News US sanctions against Iranian banks are less likely to have further impact as they are already under multilayer restrictions, a monetary expert and former banker said. 

The US Treasury Department on Thursday imposed fresh sanctions on 18 Iranian banks in a bid to totally cut off the country from the world's financial system and harm the government’s depleting revenues.  

“The sanctions are less likely to have much effect on banks’ relations with the outside world. Links to the international financial system were severed two years ago,” the Persian-language newspaper Sharq quoted Ahmad Hatami Yazd, a former chief executive of Bank Saderat Iran, as saying. 

Hatami Yazd pointed to the long list of global banking services Iranian lenders are deprived of due to the mounting US penalties, echoing the stance of economic experts that the new sanctions “are more propaganda” and their financial impact would be limited. 

“They have imposed the maximum pressure against Iran [and] cannot do more,” he said. 

Asked whether he means that the sanctions will have no impact on the economy and people’s livelihoods, the senior banker said decades of sanctions had crippled Iran’s economy to a critical level. 

“Heightened volatility in the currency market, rising consumer and real estate prices are the result of sanctions,” he concurred.
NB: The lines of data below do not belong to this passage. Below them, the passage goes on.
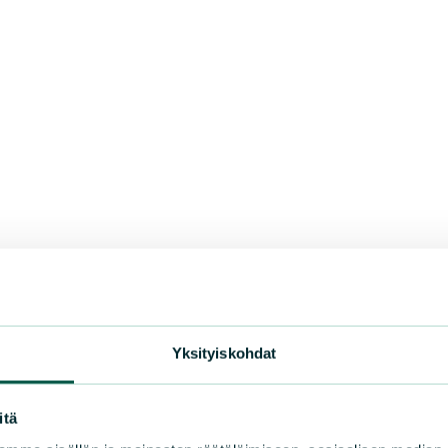
Yksityiskohdat
itä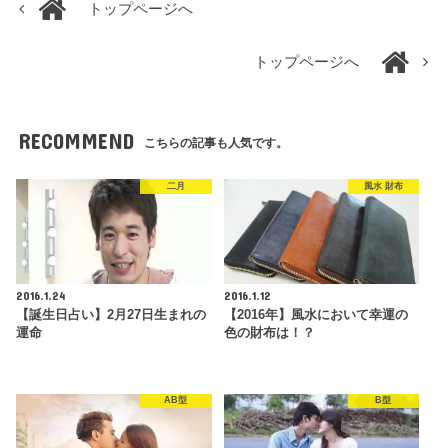
トップページへ
トップページへ
RECOMMEND
こちらの記事も人気です。
二月
風水 財布
2016.1.24
2016.1.12
【誕生日占い】2月27日生まれの
【2016年】風水において幸運の
運命
色の財布は！？
AB型
B型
Financial and baking officials have rejected the potential impact of the new banking restrictions, saying that it cannot hamper Tehran’s efforts to import basic goods, namely food and medicine. 
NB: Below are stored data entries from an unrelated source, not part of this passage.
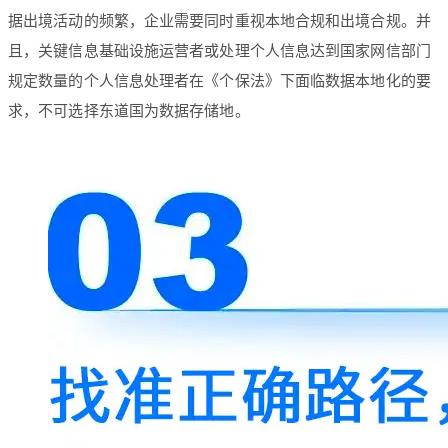
据出境活动的频繁，企业需要同时重视本地合规和出境合规。并
且，关键信息基础设施运营者或处理个人信息达到国家网信部门
规定数量的个人信息处理者在《个保法》下面临数据本地化的要
求，不可选择东道国为数据存储地。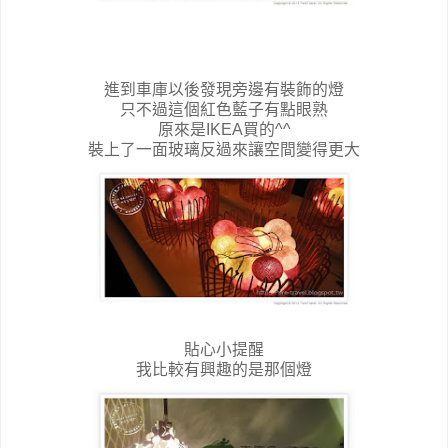
進到車庫以後發現旁邊有裝飾的燈
只不過這個紅色藍子有點眼熟
原來是IKEA買的^^
裝上了一面玻璃反過來讓空間變得更大
貼心小提醒
我比較有興趣的是那個燈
Governor of Central Bank of Iran Abdolnasser Hemmati on Thursday described the new hostility by the Trump White House as propaganda designed more “for political ends inside the United States than having economic impact on Iran’s economy”. 

 

Hit in the Past 

In the same vein, Hamid Qanbari, the CBI vice governor for international affairs, said the newly sanctioned banks were already hit by previous US sanctions. 

Stakeholders in the private sector also commented on the subject. Sharif Nezam-Mafi, head of Iran-Switzerland Joint Chamber of Commerce said the sanctions will not influence humanitarian trade between Iran and Switzerland. 
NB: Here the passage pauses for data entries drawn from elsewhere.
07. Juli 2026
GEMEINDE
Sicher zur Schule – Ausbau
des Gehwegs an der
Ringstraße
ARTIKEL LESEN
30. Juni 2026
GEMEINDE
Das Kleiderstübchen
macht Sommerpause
In a talk with IRNA, he pointed to the trade channel between Iran and Switzerland, known as the Swiss Humanitarian Trade Agreement (SHTA), saying that it will continue its work irrespective of the Covid-infected Donald Trump’s belligerence.

 SHTA become operational in January to facilitate food and medicine import to Iran and supply Swiss goods without falling foul of US sanctions.

The Swiss trade channel came into operation after the US granted waivers for using a portion of CBI’s overseas revenues to import basic goods and pharmaceuticals.

“Based on negotiations that resulted in the creation of SHTA, the new and past sanctions are irrelevant,” Nezam-Mafi was quoted as saying. 

He said the channel was involved in importing three cargos of pharmaceuticals and medical equipment since mid-August.  

Food, medicine and other humanitarian supplies are exempt from the sanctions that Trump imposed on Tehran after he walked away from the landmark 2015 Iran nuclear agreement in 2018 and announced tough restrictions on Iran’s banking, insurance and shipping industries.